# What to work on
**A.** Name every institute, laboratory, or funding society mentioned in the passage about the new COSINUS research group.
**B.** In the passage about the new COSINUS research group, condense the paragraph that begins "Dark matter occurs in the universe" into a bulleted list that keeps its main facts.

# Supplied passage
____________
A new research group is starting at the Max Planck Institute for Physics, which is setting up another experiment for the detection of dark matter, called COSINUS. It is headed by Dr. Karoline Schäffner, who most recently conducted research at the Gran Sasso Science Institute in (GSSI) and the Laboratori Nazionali del Gran Sasso (LNGS), an underground laboratory in Italy. Their work is funded by a € 3 million grant from the Max Planck Society.

Dr. Karoline Schäffner

Dr. Karoline Schäffner (Photo: A. Griesch/MPP)

Dark matter occurs in the universe about five times as frequently as normal, visible matter. But how can this be proven? Worldwide, more than 20 experiments have followed the trail of dark matter – so far without concrete results. According to its own statements, only the DAMA/LIBRA research network has so far observed signals of dark matter.

Other experiments have not yet been able to confirm the results of DAMA. With the COSINUS project, the scientists are making a new attempt to verify the measurement results obtained by DAMA/LIBRA.

Karoline Schäffner explains the idea behind the experimental setup: “COSINUS uses the same detector material as DAMA/LIBRA – sodium iodide – but combines it with another detection method. With this new mix of material and methods, we hope to verify the controversial DAMA/LIBRA signals”.
____________
# Excerpted data
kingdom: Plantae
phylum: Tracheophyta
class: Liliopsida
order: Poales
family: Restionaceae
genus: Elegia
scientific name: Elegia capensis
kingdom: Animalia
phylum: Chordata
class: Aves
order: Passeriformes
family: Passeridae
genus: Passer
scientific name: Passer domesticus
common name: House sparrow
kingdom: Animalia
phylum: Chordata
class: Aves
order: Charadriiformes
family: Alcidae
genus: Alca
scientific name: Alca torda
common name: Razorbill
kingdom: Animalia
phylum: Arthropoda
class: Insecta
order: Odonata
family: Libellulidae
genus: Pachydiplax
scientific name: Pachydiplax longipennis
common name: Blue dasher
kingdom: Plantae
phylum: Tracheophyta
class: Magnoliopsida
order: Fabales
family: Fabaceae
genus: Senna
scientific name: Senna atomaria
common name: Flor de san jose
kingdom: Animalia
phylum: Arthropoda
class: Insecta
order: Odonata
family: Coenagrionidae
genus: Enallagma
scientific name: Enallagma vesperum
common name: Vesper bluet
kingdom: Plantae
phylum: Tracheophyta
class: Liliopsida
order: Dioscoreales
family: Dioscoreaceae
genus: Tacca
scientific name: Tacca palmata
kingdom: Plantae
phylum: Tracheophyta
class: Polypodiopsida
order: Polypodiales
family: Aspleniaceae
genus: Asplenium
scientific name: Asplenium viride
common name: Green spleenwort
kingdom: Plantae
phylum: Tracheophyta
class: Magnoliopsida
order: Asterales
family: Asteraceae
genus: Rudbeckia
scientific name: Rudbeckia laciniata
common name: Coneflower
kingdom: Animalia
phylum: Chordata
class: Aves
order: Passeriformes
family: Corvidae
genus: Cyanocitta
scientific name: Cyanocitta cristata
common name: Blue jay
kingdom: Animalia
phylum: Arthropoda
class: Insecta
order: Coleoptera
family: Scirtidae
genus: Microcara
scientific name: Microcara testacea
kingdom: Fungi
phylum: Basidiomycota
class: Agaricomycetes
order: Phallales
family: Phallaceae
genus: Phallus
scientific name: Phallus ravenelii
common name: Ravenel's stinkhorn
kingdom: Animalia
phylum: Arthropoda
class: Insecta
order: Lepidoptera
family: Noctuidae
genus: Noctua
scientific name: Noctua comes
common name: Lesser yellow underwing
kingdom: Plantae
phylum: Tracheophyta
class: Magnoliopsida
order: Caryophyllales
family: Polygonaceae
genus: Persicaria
____________
# Solutions to each task
**A.**
- Max Planck Institute for Physics
- Gran Sasso Science Institute (GSSI)
- Laboratori Nazionali del Gran Sasso (LNGS)
- Max Planck Society

**B.**
- Dark matter is about five times as common in the universe as normal, visible matter.
- More than 20 experiments worldwide have searched for it, so far without concrete results.
- By its own account, only the DAMA/LIBRA research network has observed dark matter signals so far.